“Sviluppo termale, qualcosa si muove”. “Economia viterbese, situazione senza sbocco”. “Il problema idrico, tra se e ma”, “Alti e bassi del livello culturale viterbese”. “Per un settembre viterbese migliore”. “Raddoppio della Cassia, superstrada e piano regolatore”. “La Viterbese in serie C? I tifosi lo meritano, la città no”. Questi sono titoli di giornale, e dai titoli si può anche provare a capire la storia, specie se la storia non cambia. E infatti: questi titoli, queste (non) notizie risalgono a quarantacinque anni fa. A cavallo tra la fine degli anni Sessanta e l’inizio dei Settanta. Se non fosse per la carta ingiallita del volume rilegato, e per la testata così terribilmente vintage (ma chi chiamerebbe, oggi, un giornale “La Vedetta”?, sembra il titolo di un settimanale per spacciatori maghrebini, voto 3), sarebbe da non crederci.
E invece. E invece andarsi a rileggere questo vecchio periodico viterbese, che faceva riferimento alla sinistra della Democrazia cristiana (c’era ancora la Dc, c’era ancora la sinistra e forse le guerre puniche erano appena finite) è un viaggio allucinante.
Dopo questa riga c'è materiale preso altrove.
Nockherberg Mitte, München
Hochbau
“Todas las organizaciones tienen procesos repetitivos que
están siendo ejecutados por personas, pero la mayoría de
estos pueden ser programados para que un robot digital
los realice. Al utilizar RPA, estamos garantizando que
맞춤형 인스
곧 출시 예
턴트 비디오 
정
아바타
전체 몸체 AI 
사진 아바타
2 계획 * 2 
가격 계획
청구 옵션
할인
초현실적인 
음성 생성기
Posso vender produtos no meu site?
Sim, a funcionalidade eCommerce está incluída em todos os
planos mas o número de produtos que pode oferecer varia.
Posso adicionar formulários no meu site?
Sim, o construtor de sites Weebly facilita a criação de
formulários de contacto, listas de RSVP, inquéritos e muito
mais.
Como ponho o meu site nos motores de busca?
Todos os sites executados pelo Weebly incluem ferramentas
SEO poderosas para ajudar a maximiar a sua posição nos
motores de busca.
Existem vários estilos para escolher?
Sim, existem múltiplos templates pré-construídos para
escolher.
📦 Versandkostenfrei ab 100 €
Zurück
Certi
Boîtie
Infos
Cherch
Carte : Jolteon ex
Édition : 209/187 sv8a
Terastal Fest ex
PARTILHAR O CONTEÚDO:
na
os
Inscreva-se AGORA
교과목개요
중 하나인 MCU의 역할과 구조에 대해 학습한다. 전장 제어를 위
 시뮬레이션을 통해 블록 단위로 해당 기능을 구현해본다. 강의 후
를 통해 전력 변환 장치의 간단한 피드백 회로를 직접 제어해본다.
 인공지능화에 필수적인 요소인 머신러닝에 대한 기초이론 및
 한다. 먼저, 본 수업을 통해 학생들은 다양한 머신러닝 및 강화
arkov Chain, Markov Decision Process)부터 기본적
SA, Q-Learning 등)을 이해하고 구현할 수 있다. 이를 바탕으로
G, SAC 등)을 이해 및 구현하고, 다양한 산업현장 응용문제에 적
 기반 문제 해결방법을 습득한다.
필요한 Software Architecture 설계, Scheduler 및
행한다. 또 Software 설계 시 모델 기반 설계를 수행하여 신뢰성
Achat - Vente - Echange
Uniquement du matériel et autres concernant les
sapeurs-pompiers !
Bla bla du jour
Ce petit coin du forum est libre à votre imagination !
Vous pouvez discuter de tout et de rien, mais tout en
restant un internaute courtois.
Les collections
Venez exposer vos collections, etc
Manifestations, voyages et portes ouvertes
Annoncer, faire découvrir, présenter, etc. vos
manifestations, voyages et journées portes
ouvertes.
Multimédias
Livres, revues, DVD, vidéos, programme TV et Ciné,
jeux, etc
Perché quello che scriveva allora il giornale diretto dall’avvocato Giorgio Puri è quello che scrivono ancora oggi i giornali – cartacei o telematici – della città dei papi. Ergo: da allora i problemi, i temi “caldi” (raffreddati da un pezzo, urge una ripassata al microonde, voto 7) sono esattamente gli stessi. La Tuscia non è cambiata, o magari sarà pure cambiata, ma non ha risolto le questioni ataviche. Qualche esempio, allora.
Si parlava di sviluppo termale ieri – ne scriveva in modo informatissimo e preciso Nevio Grottanelli, direttore delle Terme Inps e scomparso proprio qualche giorno fa – e si parla di sviluppo termale oggi. Nel frattempo il termalismo (che detto così sembra una malattia, non una cura, voto 1) non solo non si è sviluppato, ma si è avviluppato su se stesso. Le terme Inps hanno chiuso, le concessioni sono bloccate, in compenso fioccano le promesse.
A proposito dell’acqua, ma quella da bere. Se allora c’era la Sicea, oggi c’è (ancora per poco, pare) la Talete. Stesse polemiche, stessi guai, stessi appelli demagogici al ritorno alla “municipalizzazione” del servizio idrico. Ciao core, voto 1.
Ancora? La cultura, per esempio, tema che oggi sviluppa infiniti pipponi sui conflitti d’interesse e che nell’ottobre del 1970 l’allora studente universitario – e oggi sociologo di chiara fama – Francesco Mattioli liquidava così, a proposito del cartellone del Settembre viterbese: “Il famoso Volo d’Angeli è senza dubbio un’attrazione. Ci dispiace però che il contorno alla Macchina squalifichi più che altro l’importanza della manifestazione, rendendo l’idea di una mediocre festa paesana”. Insomma, già all’epoca impazzava il marchettificio, voto 0.
Ci sarebbero tante altre, inquietanti analogie.E non è il caso di scomodare Proust e la sua Recherche (voto 2.5). Semmai vale la pena ricordare l’immortale dialogo di C’era una volta in America (voto 7), tra Fat Moe (Larry Rapp) e Noodles (Rober De Niro): “Cosa hai fatto in tutti questi anni?”, chiede il primo. E Bob, sciolto: “Sono andato a letto presto”. Intanto il mondo intorno invece di cambiare si ripeteva all’infinito. Allegria, voto 4.